Editor Laments: 'Small Coterie of Journalists' No Longer Decides What's News

April 13th, 2006 8:45 AM

David S. Hirschman, online editor of Editor and Publisher, wonders what newspaper editors can do to "reclaim their power as arbiters of public taste." With the advent of blogs, no longer does a "small coterie of journalists" decide what is important. It's not likely that ten years ago Editor and Publisher would have admitted publicly the power wielded by so few editors and TV heads, but now the cat is out of the bag.

In the past, in the days of ink-stained wretches and typesetting, it was the editors and publishers who set the news agenda. A small coterie of journalists decided what was most important, what went on page one, what was to be emphasized day after day. In effect, they would separate the important from the superficial, and could to large degree push what they wanted to and create the "water cooler" issue of the day.

Of course, this is still true to some extent. The New York Times' Bill Keller, the Washington Post's Len Downie, and the Los Angeles Times' Dean Baquet still determine what tens of millions of Americans will wake up to every morning on their doorstep, or go to bed with online the night before.

But their decisions are influenced more and more by the creeping democracy of blogs and news aggregators; when these sites jump on an issue, it gets noticed. And once the Web starts buzzing, newspapers ignore the issue at their own peril. Blog links and news-site hits are in essence an instant poll as to what is and what isn't important -- at least as judged at the grassroots. A quick glance at Technorati.com can instantly tell you what most people care about on a given day, even if it's just a passing fancy.

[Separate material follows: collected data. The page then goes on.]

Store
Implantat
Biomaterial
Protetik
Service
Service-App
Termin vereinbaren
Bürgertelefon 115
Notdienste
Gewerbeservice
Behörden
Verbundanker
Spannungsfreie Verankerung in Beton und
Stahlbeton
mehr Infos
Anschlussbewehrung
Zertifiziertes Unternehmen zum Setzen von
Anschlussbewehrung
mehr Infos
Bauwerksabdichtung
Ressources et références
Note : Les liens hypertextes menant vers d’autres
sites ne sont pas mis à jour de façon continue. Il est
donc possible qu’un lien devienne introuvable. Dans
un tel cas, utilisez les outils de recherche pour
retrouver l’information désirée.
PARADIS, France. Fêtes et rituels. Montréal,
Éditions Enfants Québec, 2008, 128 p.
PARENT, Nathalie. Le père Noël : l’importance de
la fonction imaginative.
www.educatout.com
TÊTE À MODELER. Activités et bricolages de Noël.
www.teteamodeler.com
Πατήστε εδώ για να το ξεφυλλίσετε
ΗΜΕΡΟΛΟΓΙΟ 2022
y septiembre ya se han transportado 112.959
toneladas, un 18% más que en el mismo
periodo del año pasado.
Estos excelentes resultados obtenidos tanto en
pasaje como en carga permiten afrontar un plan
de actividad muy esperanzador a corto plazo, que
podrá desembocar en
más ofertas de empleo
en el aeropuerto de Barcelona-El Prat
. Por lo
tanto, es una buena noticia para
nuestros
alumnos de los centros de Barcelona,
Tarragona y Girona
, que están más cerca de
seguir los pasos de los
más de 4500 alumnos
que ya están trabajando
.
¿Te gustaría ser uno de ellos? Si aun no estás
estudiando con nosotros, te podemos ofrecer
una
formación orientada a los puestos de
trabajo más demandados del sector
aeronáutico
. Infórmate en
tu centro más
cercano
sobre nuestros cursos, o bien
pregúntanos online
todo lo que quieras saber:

Even if Keller buries a story deep in the paper, it can get more hits (and thus be more important) than what he thought was worthy of page A1 that morning in print. The next day, having noted the reaction, and the spike in traffic, an editor like Keller can't help but reevaluate the importance of the story; people care, so it is (more) important. He can continue to dump stories about the issue deep in the paper, but in time the denial of the story's popularity and importance on the web will be seen by some as "bias." In fact, the newly redesigned New York Times site now features a greater emphasis on "most popular" lists, creating a counterpoint to the decisions of editors.

Now that journalists have lost their power to "frame an issue," they have a new appreciation for the propagandistic power they wielded for decades.

Essentially, in this new populist paradigm, the daily whim of Matt Drudge may matter more (at least in terms of the discrimination of online information) than the editorial judgment of Bill Keller. Drudge can frame an issue and create seeming significance in a way that Keller, constrained by the format and mission of his newspaper, often cannot, at least outside the "elites."...

So what can newspaper editors and publishers do to reclaim their power as arbiters of public taste? So far that's unclear.

While many papers are cautiously experimenting with their own blogs, they are constrained by the corporations that own them and their mission to present news "objectively." In linking to sites outside of their own editorial, newspaper blogs run the risk of actually driving traffic away to competitors and watering down their own brands. As well, in-house blogs are essentially a low-fi medium, which lose much of their value if they are seen as PR tools or as branches of a corporate entity.

Likely the best that newspapers can do in adjusting to the new digital reality is the same thing they've always done: create fresh, unique, and credible, content that will draw the attention of an ever-wider audience while they figure out how to measure and monetize it.